Hof van Justitie - C-72/22 - 30-06-2022

Samenvatting

De zaak M.A. betreft een prejudiciële procedure over de interpretatie van artikelen 6 en 7 van de richtlijn betreffende gemeenschappelijke procedures voor de toekenning en intrekking van de internationale bescherming (hierna: ‘Procedurerichtlijn’) en artikel 8 van de richtlijn tot vaststelling van normen voor de opvang van verzoekers om internationale bescherming (hierna: ‘Opvangrichtlijn’). In casu is M.A. een derdelander die zich op illegale wijze op het grondgebied van Litouwen bevond, waar op dat moment een noodtoestand van kracht was wegens “een massale toestroom van vreemdelingen”. Op basis hiervan paste Litouwen een regel toe waardoor aanvragen voor internationale bescherming slechts geldig worden beschouwd wanneer ze worden ingediend vanuit het buitenland of aan de landsgrens. Aangezien M.A. reeds illegaal in het land verbleef op het moment dat hij internationale bescherming aanvroeg, werd dit niet behandeld door de Litouwse autoriteiten. M.A. werd vervolgens in bewaring gehouden tot zijn juridische status kon werden vastgesteld.
In deze context stelde de verwijzende rechter twee prejudiciële vragen. Ten eerste vroeg de verwijzende rechter zich af of de Procedurerichtlijn zich verzet tegen een nationale maatregel volgens dewelke in geval van een noodtoestand wegens massale toestroom van vreemdelingen, illegaal verblijvende onderdanen van derde landen op het grondgebied van die lidstaat daadwerkelijk de toegang worden ontzegd tot de procedure voor internationale bescherming. Zo ja, rees de tweede vraag of de Opvangrichtlijn zich verzet tegen een nationale maatregel volgens dewelke in geval van een zulke noodtoestand een asielzoeker in bewaring mag gehouden worden op de enkele grond dat hij illegaal op het grondgebied van die lidstaat verblijft.
Met betrekking tot de eerste vraag haalt het Hof aan dat noch artikel 6, noch artikel 7 van de Procedurerichtlijn enige vereiste stelt omtrent administratieve formaliteiten, zoals wanneer de aanvraag moet worden ingediend. Artikel 7, lid 1 Procedurerichtlijn stelt uitdrukkelijk dat “elke” handelingsbekwame meerderjarige het recht heeft een verzoek om internationale bescherming te doen, zelfs indien deze illegaal op het grondgebied van de lidstaat verblijft.
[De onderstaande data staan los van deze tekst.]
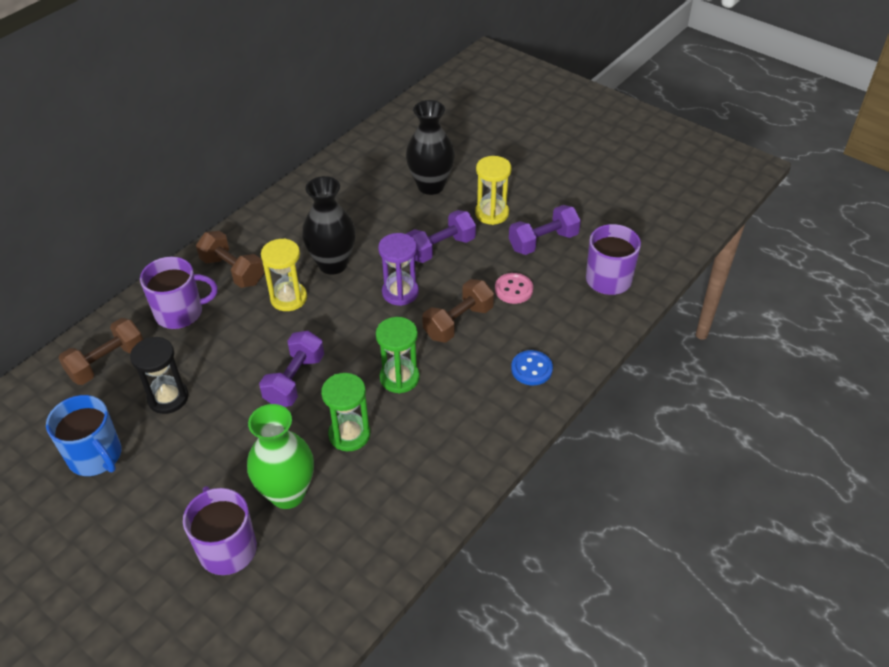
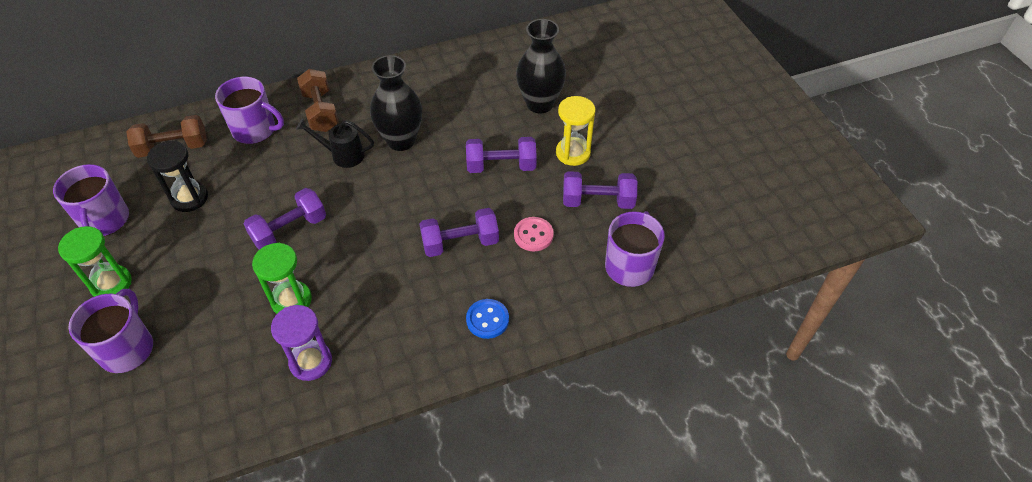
camera: 30 degrees right, 5 degrees up
(96, 456) = (105, 221): blue mug -> purple mug
(287, 493) = (205, 326): green vase -> none
(288, 298) = (343, 155): yellow hourglass -> black watering can
(399, 378) = (371, 270): green hourglass -> green hourglass (111, 284)
(400, 292) = (434, 192): purple hourglass -> purple hourglass (311, 362)
(458, 322) = (460, 243): brown dumbbell -> purple dumbbell

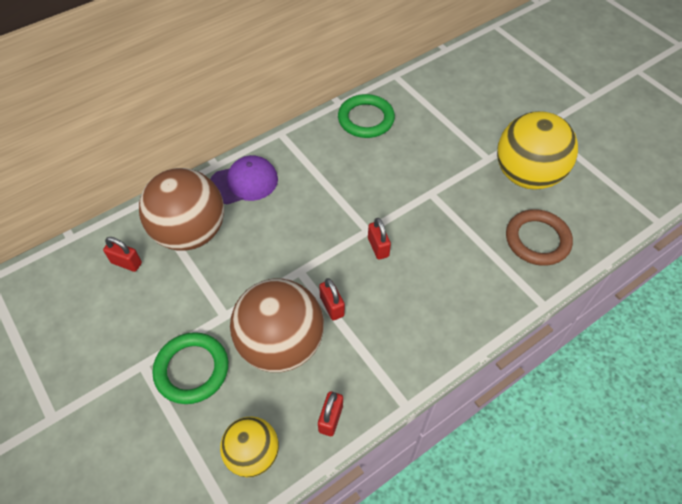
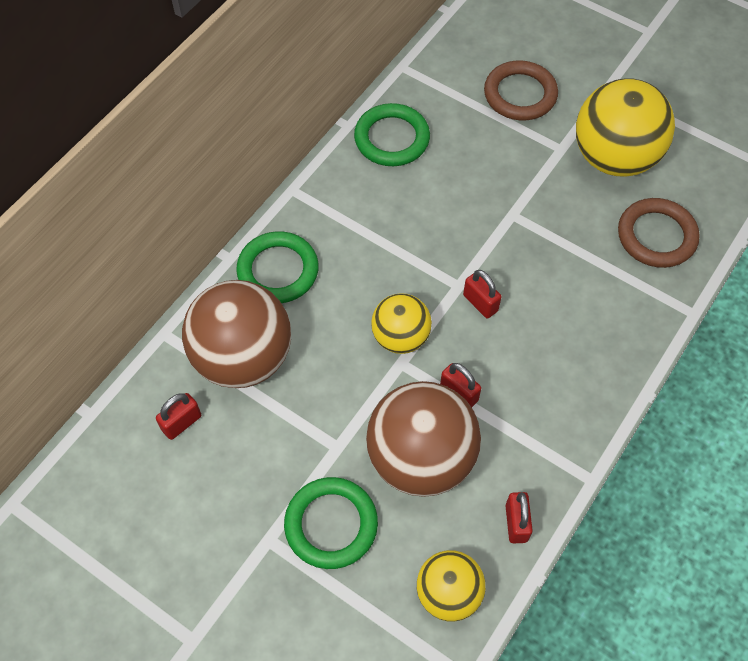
camera: 20 degrees left, 5 degrees up
(126, 263) = (181, 423): red padlock -> red padlock turned 45 degrees counterclockwise
(244, 182) = (278, 270): purple cap -> green ring
(308, 253) = (400, 337): none -> yellow ball
(473, 114) = (520, 94): none -> brown ring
Het Hof weerlegt uitdrukkelijk dat lidstaten zich zouden kunnen beroepen op artikel 72 van het Verdrag betreffende de Werking van de Europese Unie, aangezien de uitzonderingen in dit artikel restrictief moeten geïnterpreteerd worden.
Met betrekking tot de tweede vraag wijst het Hof erop dat artikel 8 van de Opvangrichtlijn stelt dat een persoon die om internationale bescherming verzoekt alleen in bewaring mag worden gehouden wanneer dit na een individuele beoordeling noodzakelijk blijkt en wanneer andere, minder dwingende maatregelen niet effectief kunnen worden toegepast. Artikel 8, lid 3 Opvangrichtlijn bevat een exhaustieve lijst van gronden die kunnen leiden tot het in bewaring houden van personen. Het feit dat een persoon illegaal in het land verblijft wordt hier niet vermeld. Lidstaten kunnen zich alleen beroepen op punt e, met name de bescherming van de nationale veiligheid of de openbare orde, indien zijn individueel gedrag een werkelijke, actuele en voldoende ernstige bedreiging vormt voor een fundamenteel belang van de samenleving of voor de interne of externe veiligheid van de betrokken lidstaat. Het loutere feit dat een persoon illegaal in het land verblijft volstaat niet om tot het bestaan van een dergelijke bedreiging te besluiten. Aldus antwoordt het Hof affirmatief op beide prejudiciële vragen.